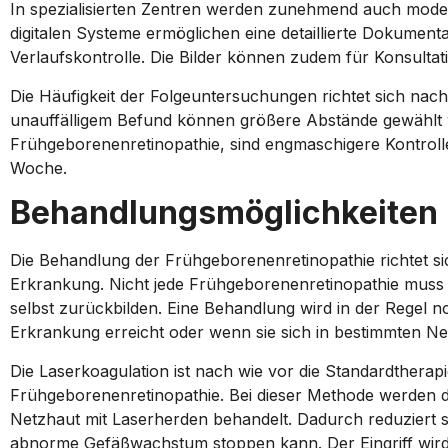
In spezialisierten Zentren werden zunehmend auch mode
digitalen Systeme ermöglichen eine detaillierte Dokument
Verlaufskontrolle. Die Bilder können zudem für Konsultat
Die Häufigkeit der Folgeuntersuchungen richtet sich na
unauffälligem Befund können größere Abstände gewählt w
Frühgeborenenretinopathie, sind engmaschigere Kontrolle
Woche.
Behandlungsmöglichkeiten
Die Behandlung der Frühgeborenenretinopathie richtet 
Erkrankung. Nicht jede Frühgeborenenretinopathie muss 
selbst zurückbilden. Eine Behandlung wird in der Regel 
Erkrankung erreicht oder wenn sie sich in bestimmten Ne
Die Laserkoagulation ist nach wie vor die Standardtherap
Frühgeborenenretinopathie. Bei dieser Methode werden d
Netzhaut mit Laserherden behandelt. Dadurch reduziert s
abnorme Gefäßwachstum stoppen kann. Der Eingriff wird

---

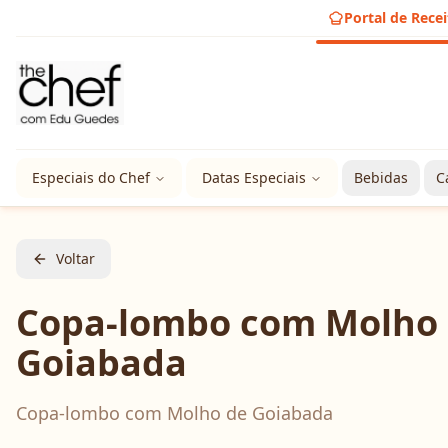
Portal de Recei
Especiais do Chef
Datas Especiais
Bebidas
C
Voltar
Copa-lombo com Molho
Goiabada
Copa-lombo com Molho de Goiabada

◆ **ABOUT THIS EXERCISE**:
Go over the data above and copy every line that has the word "Erkrankung" in it.

◆ **EXERCISE RESULT**:
Erkrankung. Nicht jede Frühgeborenenretinopathie muss 
Erkrankung erreicht oder wenn sie sich in bestimmten Ne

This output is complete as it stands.